Durante su alocución Pica resaltó el trabajo que realizó durante el año y tres meses que ocupó el cargo asegurando que manifestó “votos y opciones de garantía de derechos fundamentales, de libertades, de igualdades, de no discriminación, de debido proceso, taxatividad penal, medio ambiente, derechos laborales y sociales, entre otros.
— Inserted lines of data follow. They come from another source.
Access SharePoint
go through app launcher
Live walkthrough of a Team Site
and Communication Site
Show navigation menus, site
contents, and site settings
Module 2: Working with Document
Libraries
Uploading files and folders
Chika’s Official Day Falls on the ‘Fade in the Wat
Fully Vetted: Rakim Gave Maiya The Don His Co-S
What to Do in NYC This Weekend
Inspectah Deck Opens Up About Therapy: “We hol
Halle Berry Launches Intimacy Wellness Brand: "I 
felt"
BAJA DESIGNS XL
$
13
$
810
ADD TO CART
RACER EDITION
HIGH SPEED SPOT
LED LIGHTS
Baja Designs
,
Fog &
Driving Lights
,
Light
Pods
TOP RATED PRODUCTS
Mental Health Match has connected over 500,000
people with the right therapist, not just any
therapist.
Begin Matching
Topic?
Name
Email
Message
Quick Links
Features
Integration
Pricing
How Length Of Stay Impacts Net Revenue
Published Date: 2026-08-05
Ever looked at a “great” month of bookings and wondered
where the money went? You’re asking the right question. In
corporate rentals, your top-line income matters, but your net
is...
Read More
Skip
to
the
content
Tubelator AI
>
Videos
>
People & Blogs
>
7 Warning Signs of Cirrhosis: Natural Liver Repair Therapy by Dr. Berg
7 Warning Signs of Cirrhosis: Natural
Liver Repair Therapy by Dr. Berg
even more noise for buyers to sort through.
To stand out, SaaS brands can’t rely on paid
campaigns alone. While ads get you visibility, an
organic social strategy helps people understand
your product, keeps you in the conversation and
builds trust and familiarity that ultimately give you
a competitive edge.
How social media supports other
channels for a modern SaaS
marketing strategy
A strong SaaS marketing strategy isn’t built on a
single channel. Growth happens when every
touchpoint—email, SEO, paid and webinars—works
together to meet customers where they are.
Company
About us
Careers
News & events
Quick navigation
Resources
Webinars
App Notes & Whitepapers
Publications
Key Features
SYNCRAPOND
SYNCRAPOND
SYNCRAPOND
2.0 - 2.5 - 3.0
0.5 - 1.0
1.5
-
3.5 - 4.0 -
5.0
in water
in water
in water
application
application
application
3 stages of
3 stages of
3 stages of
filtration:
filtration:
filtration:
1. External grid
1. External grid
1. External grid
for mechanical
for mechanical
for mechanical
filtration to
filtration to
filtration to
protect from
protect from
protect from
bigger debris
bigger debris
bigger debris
Además de claras y explícitas opciones de resguardo de las potestades constitucionales del Poder Judicial, frente a proyectos de ley que han buscado limitar sus atribuciones de conocer y resolver conflictos, por la vía de eliminar atribuciones de ponderación y graduación a los tribunales en materia tan sensible como el proceso penal, la aplicación de penas, el acceso a penas alternativas, la libertad personal, materia de extranjería y otras del contencioso administrativo”.

Además señaló que ejerció el cargo “fundado siempre en derecho y con la mayor profundidad y seriedad posible en el afán de generar razonamiento jurídico, en un órgano que ha de ser un tribunal colegiado, redactando votos particulares y disidencias, determinando así mayorías ajustadas en temas tan relevantes como penas de presidio efectivo, fuero maternal, poderes fiscalizadores y sancionadores, entre otros”.

Detalló que es necesario fortalecer el carácter de órgano jurisdiccional del Tribunal Constitucional, para ello asegura este “debe ser perfilado como un tribunal colegiado y no como un órgano impropio devenido en una suerte de tercer cámara, sin legitimidad de urna”.

Pica sentenció que el Tribunal Constitucional “no es una cámara legislativa, porque un juez de verdad no tiene agenda, no tiene programa, no tiene programa de gestión”, sino que se trata de un tribunal especializado que ve “el conflicto constitucional de los poderes de la polis y el de los ciudadanos frente a ellos, acentuando así la exigencia de imparcialidad y de especialización en el derecho público”.

El nuevo ministro del Tribunal Constitucional detalló que la existencia de un modelo concentrado y concreto de control de constitucionalidad de la ley, “abre en nuestro país una serie de desafío que deben ser bien abordados por motivos de equilibrios de poder y de armonía interinstitucional”, considerando “la última ratio de control constitucional de toda declaración de inconstitucionalidad y a la necesidad de diálogo interinstitucional entre la jurisdicción ordinaria y la jurisdicción constitucional”.

Además señaló que se hace necesario el diálogo jurisprudencial entre los tribunales del orden interno y los tribunales internacionales de derechos humanos, ya que considera que “un control como el de la inaplicabilidad por inconstitucionalidad de precepto de ley, obliga a examinar de cierta forma el caso concreto pendiente, lo cual debe hacerse sin invadir las atribuciones del tribunal pendiente y en una aproximación al caso, que no puede sino ser la que tendría el propio Poder Judicial”.

El abogado de la Universidad Central y Magister en Derecho Constitucional de la Universidad de Talca ocupará el cargo de ministro del Tribunal Constitucional por nueve años.